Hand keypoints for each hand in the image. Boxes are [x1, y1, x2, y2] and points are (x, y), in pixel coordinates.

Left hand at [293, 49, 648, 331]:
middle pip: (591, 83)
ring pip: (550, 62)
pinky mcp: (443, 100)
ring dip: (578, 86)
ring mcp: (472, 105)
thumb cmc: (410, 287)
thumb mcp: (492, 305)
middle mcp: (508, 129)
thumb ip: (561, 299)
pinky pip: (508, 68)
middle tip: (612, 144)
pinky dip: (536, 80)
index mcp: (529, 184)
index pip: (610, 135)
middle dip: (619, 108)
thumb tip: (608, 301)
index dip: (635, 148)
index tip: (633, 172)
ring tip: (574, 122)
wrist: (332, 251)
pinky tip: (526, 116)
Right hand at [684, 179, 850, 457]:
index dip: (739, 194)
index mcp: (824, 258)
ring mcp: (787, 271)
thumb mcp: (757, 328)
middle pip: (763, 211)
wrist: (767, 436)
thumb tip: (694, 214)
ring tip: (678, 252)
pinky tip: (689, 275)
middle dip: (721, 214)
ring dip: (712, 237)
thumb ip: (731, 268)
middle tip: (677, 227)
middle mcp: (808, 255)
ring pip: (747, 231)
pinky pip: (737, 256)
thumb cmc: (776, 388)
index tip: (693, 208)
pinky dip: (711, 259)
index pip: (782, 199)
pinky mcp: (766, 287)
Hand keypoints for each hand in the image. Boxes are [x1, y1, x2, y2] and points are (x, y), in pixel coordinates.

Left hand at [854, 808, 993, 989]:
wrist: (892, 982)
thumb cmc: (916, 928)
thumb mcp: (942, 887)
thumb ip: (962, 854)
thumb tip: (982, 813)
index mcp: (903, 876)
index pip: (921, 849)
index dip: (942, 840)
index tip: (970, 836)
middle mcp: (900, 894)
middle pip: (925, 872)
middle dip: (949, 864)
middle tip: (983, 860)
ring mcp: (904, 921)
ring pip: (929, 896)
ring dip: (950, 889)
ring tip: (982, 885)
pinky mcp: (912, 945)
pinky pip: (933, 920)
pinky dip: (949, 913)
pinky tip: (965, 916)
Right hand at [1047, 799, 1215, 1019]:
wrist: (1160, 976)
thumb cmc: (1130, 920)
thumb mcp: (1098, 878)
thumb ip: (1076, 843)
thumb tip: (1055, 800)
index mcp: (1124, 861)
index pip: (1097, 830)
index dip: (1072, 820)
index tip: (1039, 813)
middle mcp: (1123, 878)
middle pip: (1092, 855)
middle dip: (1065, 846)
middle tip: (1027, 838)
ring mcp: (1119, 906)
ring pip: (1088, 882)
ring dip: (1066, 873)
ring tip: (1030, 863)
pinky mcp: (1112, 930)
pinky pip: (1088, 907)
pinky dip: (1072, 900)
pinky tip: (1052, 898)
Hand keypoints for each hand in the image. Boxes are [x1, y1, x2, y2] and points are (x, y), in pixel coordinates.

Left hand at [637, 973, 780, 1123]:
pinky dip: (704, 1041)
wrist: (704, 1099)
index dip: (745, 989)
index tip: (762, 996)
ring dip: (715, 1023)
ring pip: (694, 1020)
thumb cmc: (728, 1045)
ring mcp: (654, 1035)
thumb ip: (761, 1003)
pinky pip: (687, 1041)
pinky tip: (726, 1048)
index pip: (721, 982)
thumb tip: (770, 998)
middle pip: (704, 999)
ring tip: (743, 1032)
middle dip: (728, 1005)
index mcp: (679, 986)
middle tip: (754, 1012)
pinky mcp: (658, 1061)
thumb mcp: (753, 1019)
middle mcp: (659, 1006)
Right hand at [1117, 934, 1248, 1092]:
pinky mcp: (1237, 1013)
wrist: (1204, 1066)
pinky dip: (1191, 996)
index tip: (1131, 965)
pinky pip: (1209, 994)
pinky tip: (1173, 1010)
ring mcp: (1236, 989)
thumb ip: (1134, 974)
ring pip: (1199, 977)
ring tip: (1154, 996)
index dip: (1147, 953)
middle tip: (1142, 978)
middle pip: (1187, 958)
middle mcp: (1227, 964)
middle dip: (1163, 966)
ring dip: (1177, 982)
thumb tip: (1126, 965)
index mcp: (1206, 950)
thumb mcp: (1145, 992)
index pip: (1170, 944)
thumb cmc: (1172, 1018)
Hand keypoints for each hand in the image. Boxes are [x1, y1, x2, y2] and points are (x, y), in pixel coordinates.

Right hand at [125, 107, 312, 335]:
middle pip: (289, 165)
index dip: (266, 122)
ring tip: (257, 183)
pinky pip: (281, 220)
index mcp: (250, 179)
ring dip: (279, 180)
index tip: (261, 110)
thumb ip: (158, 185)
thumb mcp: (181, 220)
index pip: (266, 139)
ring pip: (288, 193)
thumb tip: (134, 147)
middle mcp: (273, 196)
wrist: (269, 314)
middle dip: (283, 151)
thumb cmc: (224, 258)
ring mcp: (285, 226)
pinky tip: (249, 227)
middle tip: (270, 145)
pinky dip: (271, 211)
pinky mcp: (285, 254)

==============================

*Task prompt:* The answer is the records above restated word for word from their opening line through the line that holds "pinky mcp: (1112, 930)", both included, and nothing else.

*Answer:*
Hand keypoints for each hand in the image. Boxes are [x1, y1, x2, y2] and points are (x, y), in pixel coordinates.

Left hand at [293, 49, 648, 331]:
middle pip: (591, 83)
ring pip: (550, 62)
pinky mcp: (443, 100)
ring dip: (578, 86)
ring mcp: (472, 105)
thumb cmc: (410, 287)
thumb mcp: (492, 305)
middle mcp: (508, 129)
thumb ip: (561, 299)
pinky pip: (508, 68)
middle tip: (612, 144)
pinky dip: (536, 80)
index mcp: (529, 184)
index pip: (610, 135)
middle dip: (619, 108)
thumb tip: (608, 301)
index dip: (635, 148)
index tip: (633, 172)
ring tip: (574, 122)
wrist: (332, 251)
pinky tip: (526, 116)
Right hand at [684, 179, 850, 457]:
index dip: (739, 194)
index mcp: (824, 258)
ring mcp: (787, 271)
thumb mcp: (757, 328)
middle pip: (763, 211)
wrist: (767, 436)
thumb tip: (694, 214)
ring tip: (678, 252)
pinky tip: (689, 275)
middle dip: (721, 214)
ring dip: (712, 237)
thumb ip: (731, 268)
middle tip: (677, 227)
middle mcp: (808, 255)
ring pip: (747, 231)
pinky pip: (737, 256)
thumb cmc: (776, 388)
index tip: (693, 208)
pinky dip: (711, 259)
index pip: (782, 199)
pinky mcp: (766, 287)
Hand keypoints for each hand in the image. Boxes are [x1, y1, x2, y2] and points are (x, y), in pixel coordinates.

Left hand at [854, 808, 993, 989]:
wrist: (892, 982)
thumb cmc: (916, 928)
thumb mcp: (942, 887)
thumb ip: (962, 854)
thumb tip: (982, 813)
index mcp: (903, 876)
index pip: (921, 849)
index dip: (942, 840)
index tip: (970, 836)
middle mcp: (900, 894)
middle pip: (925, 872)
middle dip: (949, 864)
middle tip: (983, 860)
ring mcp: (904, 921)
ring pip: (929, 896)
ring dip: (950, 889)
ring tip: (982, 885)
pinky mcp: (912, 945)
pinky pip: (933, 920)
pinky dip: (949, 913)
pinky tip: (965, 916)
Right hand at [1047, 799, 1215, 1019]:
wrist: (1160, 976)
thumb cmc: (1130, 920)
thumb mcp: (1098, 878)
thumb ip: (1076, 843)
thumb tip: (1055, 800)
index mcp: (1124, 861)
index pip: (1097, 830)
index dip: (1072, 820)
index tip: (1039, 813)
middle mcp: (1123, 878)
middle pip: (1092, 855)
middle dip: (1065, 846)
middle tip: (1027, 838)
ring mcp: (1119, 906)
ring pip: (1088, 882)
ring dip: (1066, 873)
ring tip: (1030, 863)
pinky mcp: (1112, 930)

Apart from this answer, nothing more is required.